NEW DELHI: Smaller regional film industries such as Marathi, Punjabi and Gujarati are showing signs of recovery post-covid with small-budget movies Daagdi Chawl 2 (Marathi), Fakt Mahilao Mate (Gujarati) and Saukan Saukne (Punjabi) hitting it off with the audiences . Film industry analysts said Hindi cinema is the only one lagging behind now as both southern language film and Hollywood titles drawing viewers.

Daagdi Chawl 2 that released last month made 2.05 crore over its opening weekend, better than the collections of several Hindi language films over the same period, such as sports drama Shabaash Mithu (Rs. 1.65 crore), Nikamma (Rs. 1.39 crore) and Kangana Ranaut-starrer Dhaakad (Rs. 1.96 crore). Saukan Saukne, that had released around the same time as hit horror comedy Bhool Bhulaiyaa 2, made nearly Rs. 22 crore in two weeks, competing with all-time highest Punjabi grossers such as Carry On Jatta 2 and Shadaa, both of which had released before the pandemic.

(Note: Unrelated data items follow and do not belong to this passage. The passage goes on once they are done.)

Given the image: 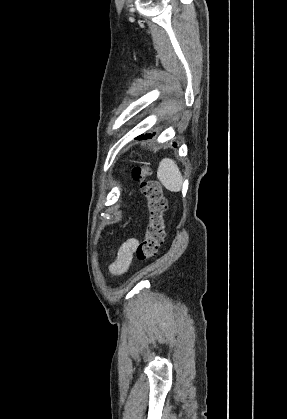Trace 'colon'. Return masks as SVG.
<instances>
[{"mask_svg":"<svg viewBox=\"0 0 287 419\" xmlns=\"http://www.w3.org/2000/svg\"><path fill=\"white\" fill-rule=\"evenodd\" d=\"M150 173L147 166H136L132 171L133 179L140 184L141 191L147 199L149 213L145 238L135 250L140 262H146L155 257L164 241L163 215L167 204L160 184L149 179Z\"/></svg>","mask_w":287,"mask_h":419,"instance_id":"colon-1","label":"colon"}]
</instances>
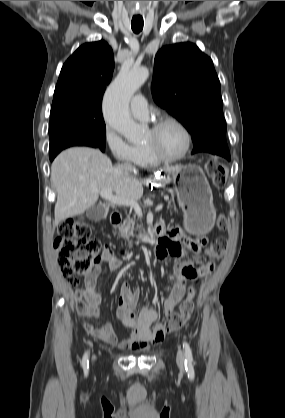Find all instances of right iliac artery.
I'll use <instances>...</instances> for the list:
<instances>
[{"mask_svg":"<svg viewBox=\"0 0 285 418\" xmlns=\"http://www.w3.org/2000/svg\"><path fill=\"white\" fill-rule=\"evenodd\" d=\"M88 358H89V352L87 351V352H85V354L83 356V359H82V367H83L85 373L88 372V366H89V359Z\"/></svg>","mask_w":285,"mask_h":418,"instance_id":"82829eb1","label":"right iliac artery"}]
</instances>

“The sentiment in smaller regional language industries such as Marathi, Punjabi and Gujarati is definitely positive. Though film releases haven’t resumed the way they have in Hindi and the south, which are churning out more films consistently, the contrast is quite evident when business in Bollywood is considered,” film producer, trade and exhibition expert Girish Johar said.

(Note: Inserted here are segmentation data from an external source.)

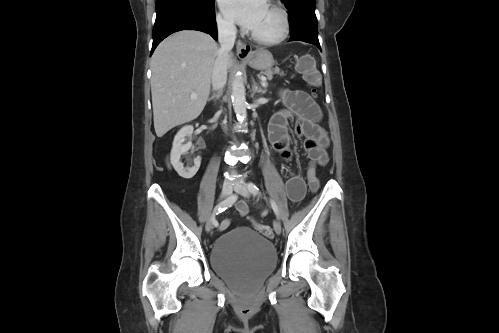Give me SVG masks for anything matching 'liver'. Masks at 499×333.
Here are the masks:
<instances>
[{
  "label": "liver",
  "instance_id": "6515ba94",
  "mask_svg": "<svg viewBox=\"0 0 499 333\" xmlns=\"http://www.w3.org/2000/svg\"><path fill=\"white\" fill-rule=\"evenodd\" d=\"M218 50L210 35L195 30L176 32L158 45L151 59L157 137L201 114L209 97ZM232 57L229 53L228 67ZM192 93H196V99L191 98Z\"/></svg>",
  "mask_w": 499,
  "mask_h": 333
}]
</instances>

Atul Mohan, editor of trade magazine Complete Cinema, said these smaller regional industries are banking on good stories. Besides, though their box office performance has never been driven by star power, their popular actors act an incentive for loyal fans. “They look at family entertainers which, in the past few years, has not been a focus for Hindi cinema at all. Also, it’s important to note that like Hindi, all these regional language films were also planned and greenlit before the pandemic but they’re still finding appeal,” Mohan said.

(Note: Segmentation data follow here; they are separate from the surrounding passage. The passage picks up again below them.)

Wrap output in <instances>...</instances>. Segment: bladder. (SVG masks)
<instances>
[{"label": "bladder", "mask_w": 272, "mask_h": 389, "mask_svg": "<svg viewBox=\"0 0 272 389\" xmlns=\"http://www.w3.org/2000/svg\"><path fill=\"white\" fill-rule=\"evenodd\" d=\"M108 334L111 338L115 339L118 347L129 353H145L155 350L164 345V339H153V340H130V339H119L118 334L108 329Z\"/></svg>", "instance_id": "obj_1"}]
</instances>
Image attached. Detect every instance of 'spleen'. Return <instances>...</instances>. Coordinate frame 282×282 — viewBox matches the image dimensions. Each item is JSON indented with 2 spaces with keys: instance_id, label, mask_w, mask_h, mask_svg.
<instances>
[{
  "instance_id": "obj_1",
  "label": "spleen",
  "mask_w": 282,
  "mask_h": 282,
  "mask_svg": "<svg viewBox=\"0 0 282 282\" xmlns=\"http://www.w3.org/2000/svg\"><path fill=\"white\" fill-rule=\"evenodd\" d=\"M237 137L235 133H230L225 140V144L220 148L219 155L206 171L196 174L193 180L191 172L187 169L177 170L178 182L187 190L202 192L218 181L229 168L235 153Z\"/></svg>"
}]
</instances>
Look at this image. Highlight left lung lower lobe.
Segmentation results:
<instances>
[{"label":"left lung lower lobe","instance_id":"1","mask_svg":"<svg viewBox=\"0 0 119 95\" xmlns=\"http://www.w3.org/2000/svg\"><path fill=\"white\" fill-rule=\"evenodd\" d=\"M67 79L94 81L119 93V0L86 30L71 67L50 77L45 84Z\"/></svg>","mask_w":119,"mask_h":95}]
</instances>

Marathi, Bengali and Punjabi films do not boast of large budgets of Hindi, Tamil and Telugu cinema, and were devastated by the two years of the pandemic having accrued losses of nearly Rs. 600 crore, industry analysts said. Not only were multiple projects stuck with interest costs mounting for producers, films in these languages were not picked up in a big way by large video streaming platforms which wanted to focus on languages with a bigger draw.

Dinesh Gupta, owner of Dimple Cinema in Karnal, Haryana, however, admitted, regional language audiences in small towns too have discovered content across OTT platforms during the pandemic and while positive word-of-mouth around individual films usually helps bring some loyal viewers to cinemas, no one really knows if things will ever go back to being the way they were for theatre owners. “Families usually say they will catch the film within a few weeks at home so the upper end of the audience is not really coming back at the moment,” Gupta said.